(Records contained in a dataset)
* * * *

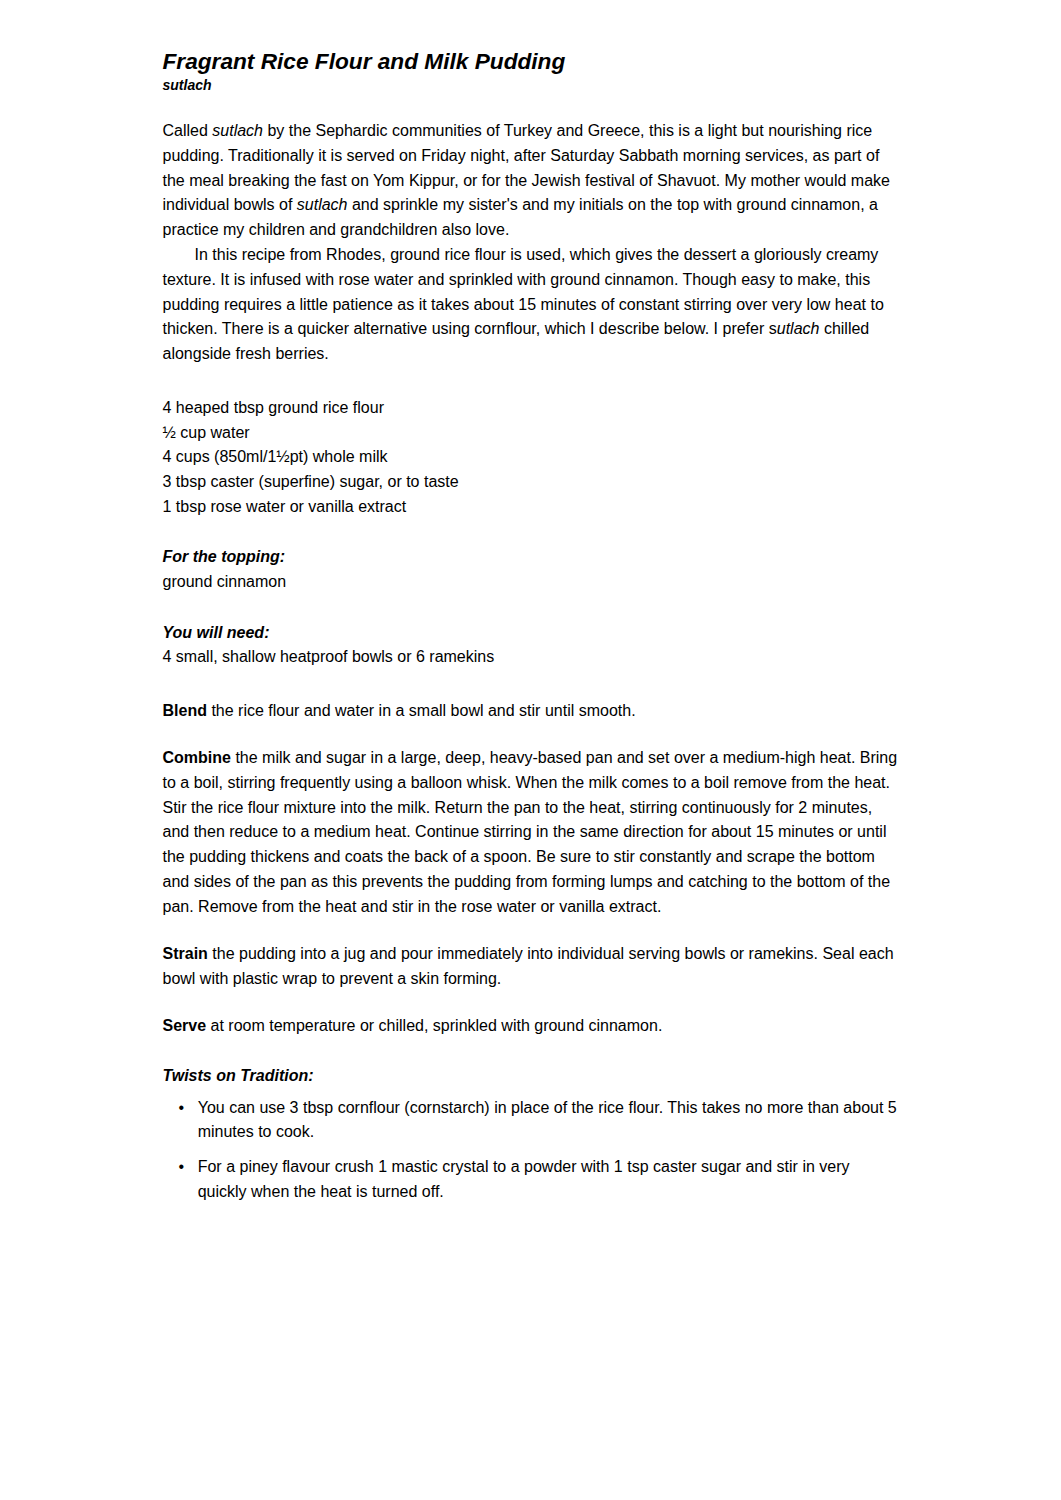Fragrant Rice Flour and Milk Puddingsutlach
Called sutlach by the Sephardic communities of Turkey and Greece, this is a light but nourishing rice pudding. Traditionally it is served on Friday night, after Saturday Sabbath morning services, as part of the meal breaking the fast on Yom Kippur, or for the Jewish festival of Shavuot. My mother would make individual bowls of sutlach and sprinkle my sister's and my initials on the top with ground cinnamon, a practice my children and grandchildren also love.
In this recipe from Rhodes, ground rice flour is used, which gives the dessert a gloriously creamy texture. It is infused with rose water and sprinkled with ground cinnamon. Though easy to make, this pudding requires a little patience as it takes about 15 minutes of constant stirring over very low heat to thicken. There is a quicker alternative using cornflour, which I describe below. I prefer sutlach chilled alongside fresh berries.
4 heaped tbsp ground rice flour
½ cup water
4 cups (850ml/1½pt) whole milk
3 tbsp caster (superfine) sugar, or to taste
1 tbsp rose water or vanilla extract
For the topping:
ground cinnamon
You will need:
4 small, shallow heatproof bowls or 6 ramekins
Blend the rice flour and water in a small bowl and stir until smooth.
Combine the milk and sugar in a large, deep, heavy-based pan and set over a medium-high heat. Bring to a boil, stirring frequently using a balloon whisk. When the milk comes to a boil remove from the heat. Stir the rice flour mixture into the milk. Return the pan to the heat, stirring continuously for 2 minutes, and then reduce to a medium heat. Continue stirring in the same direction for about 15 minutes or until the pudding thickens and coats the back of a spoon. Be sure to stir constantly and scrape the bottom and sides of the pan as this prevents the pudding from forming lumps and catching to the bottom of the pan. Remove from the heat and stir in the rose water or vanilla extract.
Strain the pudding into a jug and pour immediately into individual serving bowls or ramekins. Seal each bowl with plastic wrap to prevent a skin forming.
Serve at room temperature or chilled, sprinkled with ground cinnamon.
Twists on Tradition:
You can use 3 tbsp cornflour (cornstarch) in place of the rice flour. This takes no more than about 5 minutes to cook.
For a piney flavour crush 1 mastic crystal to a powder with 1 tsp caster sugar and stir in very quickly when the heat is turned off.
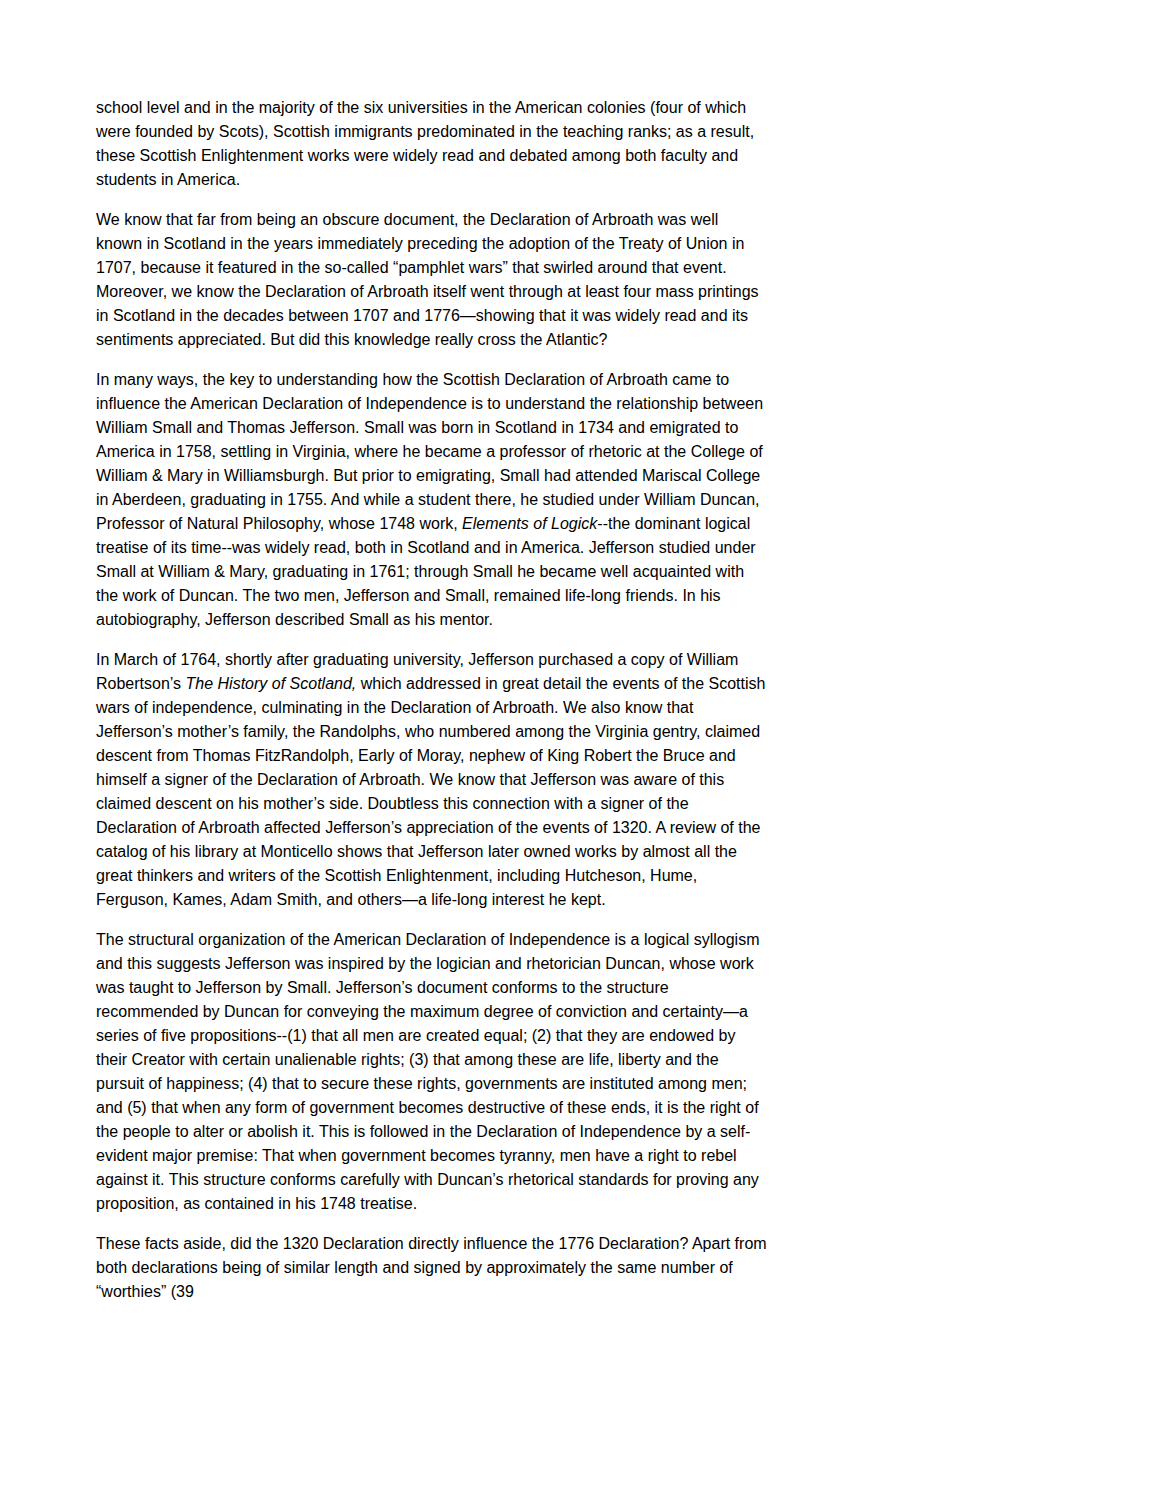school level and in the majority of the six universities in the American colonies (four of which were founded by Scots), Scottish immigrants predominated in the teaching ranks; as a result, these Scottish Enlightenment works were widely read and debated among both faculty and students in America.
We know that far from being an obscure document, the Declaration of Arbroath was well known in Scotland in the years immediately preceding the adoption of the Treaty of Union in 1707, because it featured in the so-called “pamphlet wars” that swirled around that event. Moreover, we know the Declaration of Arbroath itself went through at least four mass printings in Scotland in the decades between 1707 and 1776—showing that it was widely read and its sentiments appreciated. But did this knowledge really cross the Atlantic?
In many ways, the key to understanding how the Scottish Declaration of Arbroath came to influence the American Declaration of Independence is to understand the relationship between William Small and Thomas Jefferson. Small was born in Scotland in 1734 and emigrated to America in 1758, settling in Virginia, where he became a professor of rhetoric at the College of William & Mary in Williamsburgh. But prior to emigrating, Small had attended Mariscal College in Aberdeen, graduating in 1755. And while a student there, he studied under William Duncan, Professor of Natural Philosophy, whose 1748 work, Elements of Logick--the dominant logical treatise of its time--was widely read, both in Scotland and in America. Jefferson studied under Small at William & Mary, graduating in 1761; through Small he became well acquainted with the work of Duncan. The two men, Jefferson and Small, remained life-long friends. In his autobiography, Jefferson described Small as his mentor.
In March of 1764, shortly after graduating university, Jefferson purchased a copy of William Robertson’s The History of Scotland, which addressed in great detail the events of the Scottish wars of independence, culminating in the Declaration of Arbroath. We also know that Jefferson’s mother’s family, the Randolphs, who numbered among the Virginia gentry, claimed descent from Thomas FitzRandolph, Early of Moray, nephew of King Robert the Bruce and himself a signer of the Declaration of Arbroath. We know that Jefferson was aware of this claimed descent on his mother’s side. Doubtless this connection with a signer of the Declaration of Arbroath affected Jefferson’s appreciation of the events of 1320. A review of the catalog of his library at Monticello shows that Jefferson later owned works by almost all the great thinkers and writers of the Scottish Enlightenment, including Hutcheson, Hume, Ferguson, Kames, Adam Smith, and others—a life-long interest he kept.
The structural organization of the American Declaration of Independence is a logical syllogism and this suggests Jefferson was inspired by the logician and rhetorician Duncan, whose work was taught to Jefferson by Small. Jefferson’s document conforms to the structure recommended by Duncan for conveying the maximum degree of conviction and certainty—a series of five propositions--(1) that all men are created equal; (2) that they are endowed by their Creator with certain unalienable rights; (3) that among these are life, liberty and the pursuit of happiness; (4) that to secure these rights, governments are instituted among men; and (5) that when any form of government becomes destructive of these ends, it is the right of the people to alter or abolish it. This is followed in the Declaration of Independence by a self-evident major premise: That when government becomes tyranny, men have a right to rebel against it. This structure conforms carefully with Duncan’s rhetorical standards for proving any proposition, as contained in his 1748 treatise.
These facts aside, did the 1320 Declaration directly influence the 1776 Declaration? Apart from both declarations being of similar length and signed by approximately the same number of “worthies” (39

* * * *

Pull every line with the string "forming" from the data above.

* **Answer space**
Combine the milk and sugar in a large, deep, heavy-based pan and set over a medium-high heat. Bring to a boil, stirring frequently using a balloon whisk. When the milk comes to a boil remove from the heat. Stir the rice flour mixture into the milk. Return the pan to the heat, stirring continuously for 2 minutes, and then reduce to a medium heat. Continue stirring in the same direction for about 15 minutes or until the pudding thickens and coats the back of a spoon. Be sure to stir constantly and scrape the bottom and sides of the pan as this prevents the pudding from forming lumps and catching to the bottom of the pan. Remove from the heat and stir in the rose water or vanilla extract.
Strain the pudding into a jug and pour immediately into individual serving bowls or ramekins. Seal each bowl with plastic wrap to prevent a skin forming.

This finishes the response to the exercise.